Data records:
####

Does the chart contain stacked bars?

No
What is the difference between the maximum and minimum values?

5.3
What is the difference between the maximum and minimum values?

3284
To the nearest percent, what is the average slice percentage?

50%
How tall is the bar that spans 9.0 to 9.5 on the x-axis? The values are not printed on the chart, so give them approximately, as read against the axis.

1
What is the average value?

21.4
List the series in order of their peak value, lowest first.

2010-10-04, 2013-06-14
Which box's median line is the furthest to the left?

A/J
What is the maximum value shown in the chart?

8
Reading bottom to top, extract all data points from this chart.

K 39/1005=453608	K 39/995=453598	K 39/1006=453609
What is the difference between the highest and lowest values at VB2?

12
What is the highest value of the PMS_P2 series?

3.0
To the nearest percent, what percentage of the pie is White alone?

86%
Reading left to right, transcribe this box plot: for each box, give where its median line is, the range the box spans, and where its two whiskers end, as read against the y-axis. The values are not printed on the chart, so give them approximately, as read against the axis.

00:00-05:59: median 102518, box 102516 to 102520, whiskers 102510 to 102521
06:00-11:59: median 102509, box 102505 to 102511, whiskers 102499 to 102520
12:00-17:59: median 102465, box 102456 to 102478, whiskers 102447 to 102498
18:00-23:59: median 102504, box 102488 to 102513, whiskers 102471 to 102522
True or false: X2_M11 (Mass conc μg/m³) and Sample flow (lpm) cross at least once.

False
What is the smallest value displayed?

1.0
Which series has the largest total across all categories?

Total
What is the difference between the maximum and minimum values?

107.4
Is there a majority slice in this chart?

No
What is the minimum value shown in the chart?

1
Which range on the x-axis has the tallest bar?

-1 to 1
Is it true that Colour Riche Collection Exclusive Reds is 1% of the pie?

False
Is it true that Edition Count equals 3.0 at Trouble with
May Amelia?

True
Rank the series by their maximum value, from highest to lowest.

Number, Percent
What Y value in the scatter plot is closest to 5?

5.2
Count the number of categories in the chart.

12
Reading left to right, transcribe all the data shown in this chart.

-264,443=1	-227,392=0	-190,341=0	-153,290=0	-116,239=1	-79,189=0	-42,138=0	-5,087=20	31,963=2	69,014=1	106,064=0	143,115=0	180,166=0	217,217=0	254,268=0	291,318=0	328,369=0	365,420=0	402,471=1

####

_Task objective:_ Count the lines in the entries above that contain the word "average". What is the number? Give only the number.

_Output below:_ 2